В тишине я жил и следующий день. Осторожно ходил в магазин, на реку, зорко смотрел вперед и по сторонам, не притаился ли в зарослях уличных деревьев и кустарников, как щука в осоке, Аркаша. Нет, видно, куда-то уехал. Подстерег меня не он, а другой мужчина.
-- К вам посоветовали обратиться, говорят: иди, он соображает.
-- В чем я соображаю?
-- Как с женой поступить.
-- Ой нет, в этом я совсем не соображаю.
-- Да у меня просто. У меня сахар еся, мука еся, огород еся, растельно масло еся, поросенок еся... чего ей надо?
-- Не хочет быть крестьянкой, хочет быть столбовою дворянкой?
-- Этого не замечал. Все же еся. Ну не люблю я ее, ну и что? Мука же еся, кака ей любовь? Вот и рассуди и посоветуй.
-- Женщине как раз не муки и сахару надо, а чтоб любовь была еся, -сказал я.
Вернулся домой. На крыльце дамы со второго этажа. Трезвые, виноватые, прилично одетые.
-- Ну что, красавицы, не надо больше звать Татьяну Васильевну?
Они как-то смущенно похихикали и сообщили, что едут на сенокос.
-- Принудительно? Добровольно?
-- Тут если кто придет, скажите, чтоб больше не приходили, -- стали поручать мне дамы.
-- Нет, я на это не гожусь, -- отказался я. -- Я Татьяну позову.
Они опять похихикали. На том и расстались.
К вечеру началась гроза. Далекие, слабо озвученные молнии неслись параллельно линии горизонта, тут же их сверху вниз перечеркивали другие, словно десница Всемогущего крестила темное нашествие туч с запада. Гроза подошла вместе с ливнем, молния уже не отделяла свой высверк от удара грома, все покорствовало стихии: деревья свежели, мокли, темнели, песчаная дорога набухла и запенилась, мальвы и георгины в палисадниках кланялись до земли.

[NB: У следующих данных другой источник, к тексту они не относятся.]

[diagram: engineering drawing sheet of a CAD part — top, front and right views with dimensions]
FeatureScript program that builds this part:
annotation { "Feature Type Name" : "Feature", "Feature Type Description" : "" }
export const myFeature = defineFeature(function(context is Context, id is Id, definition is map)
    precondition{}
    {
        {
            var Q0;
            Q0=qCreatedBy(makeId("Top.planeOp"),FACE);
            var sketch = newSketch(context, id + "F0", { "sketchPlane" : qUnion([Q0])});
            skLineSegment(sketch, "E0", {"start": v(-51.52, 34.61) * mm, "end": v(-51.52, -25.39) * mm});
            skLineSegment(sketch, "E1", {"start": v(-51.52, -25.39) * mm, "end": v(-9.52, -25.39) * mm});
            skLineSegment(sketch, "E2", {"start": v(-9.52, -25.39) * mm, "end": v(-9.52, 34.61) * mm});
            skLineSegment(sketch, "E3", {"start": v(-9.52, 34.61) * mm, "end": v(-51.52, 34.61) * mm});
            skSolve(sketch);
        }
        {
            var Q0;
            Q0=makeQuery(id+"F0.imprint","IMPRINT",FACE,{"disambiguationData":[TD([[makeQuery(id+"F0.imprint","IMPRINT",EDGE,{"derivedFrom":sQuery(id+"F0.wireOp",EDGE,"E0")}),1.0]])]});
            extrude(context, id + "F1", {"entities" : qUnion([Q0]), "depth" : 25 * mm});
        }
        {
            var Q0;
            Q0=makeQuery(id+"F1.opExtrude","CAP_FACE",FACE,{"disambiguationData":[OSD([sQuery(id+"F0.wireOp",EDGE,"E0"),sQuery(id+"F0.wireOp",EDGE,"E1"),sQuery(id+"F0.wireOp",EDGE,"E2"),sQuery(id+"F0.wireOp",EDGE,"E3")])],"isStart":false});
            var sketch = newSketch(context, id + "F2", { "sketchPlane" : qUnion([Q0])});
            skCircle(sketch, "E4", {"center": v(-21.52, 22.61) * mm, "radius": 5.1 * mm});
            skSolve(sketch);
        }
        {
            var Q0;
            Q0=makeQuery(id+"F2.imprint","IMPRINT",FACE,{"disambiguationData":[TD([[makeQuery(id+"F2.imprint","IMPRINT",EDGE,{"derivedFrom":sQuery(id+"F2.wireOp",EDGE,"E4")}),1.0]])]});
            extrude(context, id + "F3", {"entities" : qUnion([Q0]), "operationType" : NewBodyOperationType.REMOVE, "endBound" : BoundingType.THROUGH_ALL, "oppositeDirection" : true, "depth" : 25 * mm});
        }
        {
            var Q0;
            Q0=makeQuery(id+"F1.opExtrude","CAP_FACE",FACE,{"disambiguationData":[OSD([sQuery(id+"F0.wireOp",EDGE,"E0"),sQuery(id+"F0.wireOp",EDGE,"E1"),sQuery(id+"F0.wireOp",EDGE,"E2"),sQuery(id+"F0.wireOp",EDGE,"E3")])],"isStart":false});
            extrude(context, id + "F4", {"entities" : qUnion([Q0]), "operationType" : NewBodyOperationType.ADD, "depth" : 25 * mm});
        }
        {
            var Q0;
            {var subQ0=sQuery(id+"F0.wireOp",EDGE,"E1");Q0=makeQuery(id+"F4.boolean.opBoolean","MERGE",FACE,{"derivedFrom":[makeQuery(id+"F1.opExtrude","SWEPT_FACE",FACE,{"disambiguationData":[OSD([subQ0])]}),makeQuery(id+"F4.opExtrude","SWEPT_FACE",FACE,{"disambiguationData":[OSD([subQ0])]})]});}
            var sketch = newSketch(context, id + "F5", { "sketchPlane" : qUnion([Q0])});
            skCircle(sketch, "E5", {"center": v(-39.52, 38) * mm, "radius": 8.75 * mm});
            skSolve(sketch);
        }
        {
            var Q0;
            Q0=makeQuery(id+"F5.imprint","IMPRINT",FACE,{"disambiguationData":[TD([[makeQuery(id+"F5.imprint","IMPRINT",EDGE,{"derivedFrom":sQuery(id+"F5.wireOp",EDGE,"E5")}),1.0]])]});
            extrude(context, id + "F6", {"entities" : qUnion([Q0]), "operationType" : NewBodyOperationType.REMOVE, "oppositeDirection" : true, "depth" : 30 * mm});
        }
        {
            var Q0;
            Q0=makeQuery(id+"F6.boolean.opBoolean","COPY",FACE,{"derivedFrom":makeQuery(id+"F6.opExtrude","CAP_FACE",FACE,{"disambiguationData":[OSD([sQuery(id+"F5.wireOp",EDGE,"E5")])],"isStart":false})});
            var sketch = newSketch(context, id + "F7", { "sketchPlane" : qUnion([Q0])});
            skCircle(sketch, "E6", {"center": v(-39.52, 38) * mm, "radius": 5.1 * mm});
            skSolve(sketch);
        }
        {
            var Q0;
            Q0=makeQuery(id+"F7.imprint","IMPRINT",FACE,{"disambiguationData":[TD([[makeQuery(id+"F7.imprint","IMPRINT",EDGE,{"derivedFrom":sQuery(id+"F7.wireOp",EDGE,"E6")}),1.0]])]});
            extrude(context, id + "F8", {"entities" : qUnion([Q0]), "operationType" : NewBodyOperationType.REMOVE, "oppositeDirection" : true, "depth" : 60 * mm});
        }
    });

И тут же, еще не отдождилось, встала радуга. Такая четкая, широкая, как в детстве на коробке цветных карандашей. Она будто показала, какое там, в потустороннем мире, сияние, будто ее специально выпустили в щелочку неба, как солнечный лучик в темницу, для утешения и ободрения.
А ближе к ночи начались тихие, безмолвные зарницы. Они были с другой стороны уходящей грозы, тянулись за ней. И гром, рождаемый молнией, что-то говорил зарнице, но ревнивая молния уводила его к востоку.
Как горько, как отрадно пахнут осенние флоксы, как безропотно вянут отцветающие гладиолусы и пчелы торопятся в последний раз навестить их.
Золото лугов, мелеющая река, тихие голоса светлых родников, серебристые ивы над мокрой тропинкой, неугомонное шевеление и щебетание растущих птенцов. В небе парящий крест коршуна. А выше -- облака, облака, за ними небесная твердь. А за ней вечное золотое сияние всех цветов радуги.
На темном небе молодой месяц, будто начали промывать небесную твердь и уже процарапали золотую запятую. Зелень деревьев каменно-изумрудна, тени деревьев на желтом песке реки холодят босые ноги. Как же хорошо жить! И за что нам, таким скверным по плоти и духу, дана такая радость?